Watching the coverage of this Election Years Republican National Convention has been a balm for my soul. Saturday’s attempt to silence my Presidential Candidate was simply too close. I still can’t let myself go to that sinking hole of what could have happened. God is still more powerful than the devil.
When I woke up this morning it had been raining. I wasn’t sure we would be able to walk. Then about half an hour later it fortunately had stopped for us. We were able to walk. Somehow between sleeping in and the rain my brain left me and I forgot my medicine when we got back from our wet walk. That or I simply had chicken on my mind we were trying to figure out what to have for dinner and knew that we would most likely have a couple of girls joining us again. Mashed potatoes with gravy was something I knew they would eat and it went with fried chicken. So maybe that was when I lost my knowledge of needing to take my morning medicines.
Unfortunately, there is still the possibility of rain for tomorrow last I heard. I have an early appointment with my Neurologist though and we have a funeral to go to. We will be giving our love to our sweet friend Christine Hubbert’s family. It will be good to see her two daughters again ladies that have meant so much to our family while we all went to Fellowship together through the years.
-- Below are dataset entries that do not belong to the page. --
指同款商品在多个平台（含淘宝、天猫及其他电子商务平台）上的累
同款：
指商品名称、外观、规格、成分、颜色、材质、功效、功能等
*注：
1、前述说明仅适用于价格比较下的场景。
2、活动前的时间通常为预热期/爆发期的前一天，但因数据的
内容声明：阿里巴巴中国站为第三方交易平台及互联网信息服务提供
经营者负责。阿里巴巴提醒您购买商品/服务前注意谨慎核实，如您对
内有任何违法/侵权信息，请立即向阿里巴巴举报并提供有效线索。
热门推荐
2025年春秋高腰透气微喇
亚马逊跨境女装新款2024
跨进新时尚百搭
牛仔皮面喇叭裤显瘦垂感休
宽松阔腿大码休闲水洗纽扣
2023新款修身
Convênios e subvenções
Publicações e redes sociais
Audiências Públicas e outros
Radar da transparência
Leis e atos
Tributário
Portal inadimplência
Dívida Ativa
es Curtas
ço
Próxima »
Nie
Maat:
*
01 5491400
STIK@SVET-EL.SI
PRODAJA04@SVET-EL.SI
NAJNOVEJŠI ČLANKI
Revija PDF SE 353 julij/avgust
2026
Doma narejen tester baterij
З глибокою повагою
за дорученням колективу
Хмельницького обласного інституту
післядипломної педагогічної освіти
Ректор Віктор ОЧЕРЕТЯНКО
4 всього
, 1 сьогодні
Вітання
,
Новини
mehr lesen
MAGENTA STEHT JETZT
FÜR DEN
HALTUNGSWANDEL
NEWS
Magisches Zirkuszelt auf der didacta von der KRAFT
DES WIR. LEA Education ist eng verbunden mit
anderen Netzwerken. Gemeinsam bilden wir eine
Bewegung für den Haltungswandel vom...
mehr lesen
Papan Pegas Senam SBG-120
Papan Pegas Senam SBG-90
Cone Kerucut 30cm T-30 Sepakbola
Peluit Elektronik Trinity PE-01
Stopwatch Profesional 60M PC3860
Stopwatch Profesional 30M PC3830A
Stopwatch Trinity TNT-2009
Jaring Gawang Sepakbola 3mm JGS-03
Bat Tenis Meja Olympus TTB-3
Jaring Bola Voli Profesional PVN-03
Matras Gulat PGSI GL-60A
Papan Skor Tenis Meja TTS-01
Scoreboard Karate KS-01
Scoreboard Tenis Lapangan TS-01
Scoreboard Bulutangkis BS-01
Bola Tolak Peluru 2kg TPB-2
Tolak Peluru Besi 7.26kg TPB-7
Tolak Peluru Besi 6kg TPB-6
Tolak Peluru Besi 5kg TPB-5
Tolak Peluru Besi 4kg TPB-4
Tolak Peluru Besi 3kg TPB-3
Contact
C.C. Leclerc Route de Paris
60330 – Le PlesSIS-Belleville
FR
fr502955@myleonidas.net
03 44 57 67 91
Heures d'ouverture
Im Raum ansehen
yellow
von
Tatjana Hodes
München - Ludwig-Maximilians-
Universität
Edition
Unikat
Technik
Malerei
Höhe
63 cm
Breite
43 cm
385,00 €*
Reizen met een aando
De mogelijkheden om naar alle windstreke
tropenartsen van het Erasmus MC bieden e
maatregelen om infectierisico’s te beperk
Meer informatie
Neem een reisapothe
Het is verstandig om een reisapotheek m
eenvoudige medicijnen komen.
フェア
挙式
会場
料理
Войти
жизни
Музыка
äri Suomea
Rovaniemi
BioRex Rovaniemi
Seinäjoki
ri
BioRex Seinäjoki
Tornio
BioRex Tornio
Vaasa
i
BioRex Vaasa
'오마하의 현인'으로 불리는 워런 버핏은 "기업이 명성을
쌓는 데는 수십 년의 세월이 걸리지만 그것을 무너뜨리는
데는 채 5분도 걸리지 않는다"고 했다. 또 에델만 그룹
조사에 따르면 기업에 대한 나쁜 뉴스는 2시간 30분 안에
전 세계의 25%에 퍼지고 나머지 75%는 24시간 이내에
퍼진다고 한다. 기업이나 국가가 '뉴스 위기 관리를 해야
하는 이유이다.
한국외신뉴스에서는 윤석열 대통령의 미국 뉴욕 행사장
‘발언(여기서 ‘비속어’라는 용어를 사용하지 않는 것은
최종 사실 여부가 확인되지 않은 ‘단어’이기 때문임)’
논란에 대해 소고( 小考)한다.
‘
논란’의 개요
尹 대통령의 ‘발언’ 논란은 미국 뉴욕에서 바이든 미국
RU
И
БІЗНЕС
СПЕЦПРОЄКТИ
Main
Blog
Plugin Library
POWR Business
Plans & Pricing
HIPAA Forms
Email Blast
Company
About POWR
Do you ever feel like you can’t do what you need to get done due to a change in your routine? Ever since my Dad and brother’s work hours changed we now eat an hour earlier and I cannot get my routine worked out especially right now in the middle of summer. I get up before 7, we walk, but before realizing what time it is we have to get dinner going and it doesn’t give me much time to watch news videos or type out my thoughts for articles. Depending on what day or week it is we seem to have anywhere from one girl up to 3 which is also time consuming and exhausting. Especially when they think they have to be on their phones all day long and trying to talk to them is a challenge.
Anyhow this summer has flown by, which is why I am so confounded that I can’t seem to find that sweet spot like I had last year. Every morning is a little different and I can adapt, but every morning is a rush to get to something: an article or making a new project or finish a project. Somehow I have to have some time to stop and smell the roses and enjoy not rushing. How do I get there though is the question I have to answer for myself.